● **Work order**
From the entries provided below, copy each line that contains the word "result".

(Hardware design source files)
● ● ● ●

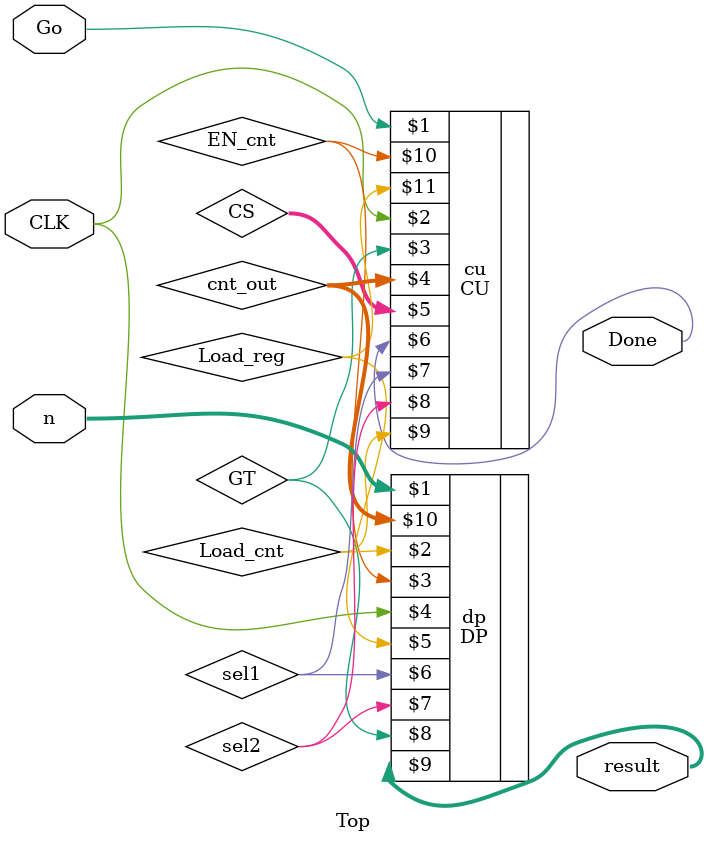
<source format=v>
`timescale 1ns / 1ps


module Top(CLK, Go, n, Done, result);
    
    parameter size = 32;
    input Go, CLK;
    input [3:0] n;
    output Done;
    wire [3:0] CS;
    output [size-1:0] result;
    
    wire Load_cnt, EN_cnt, Load_reg, sel1, sel2, GT;
    wire [3:0] cnt_out;
    
    
   /* module CU(
        input wire go,
        input wire CLK,
        input wire GT,
        input wire [3:0]cnt_out,
        output wire [3:0]cs,
        output reg done,
        output reg sel1, sel2, Load_cnt, EN, Load_reg
        ); */
    
    CU cu (Go, CLK, GT, cnt_out, CS, Done, sel1, sel2, 
    Load_cnt, EN_cnt, Load_reg);
    
    
    /*module DP(n, Load_cnt, EN_cnt, CLK, Load_reg, 
    sel1, sel2, GT, mux2_out);*/
    
    DP dp (n, Load_cnt, EN_cnt, CLK, Load_reg, sel1,
    sel2, GT, result, cnt_out);


endmodule

</source>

● ● ● ●

● **Exercise answer**
module Top(CLK, Go, n, Done, result);
    output [size-1:0] result;
    sel2, GT, result, cnt_out);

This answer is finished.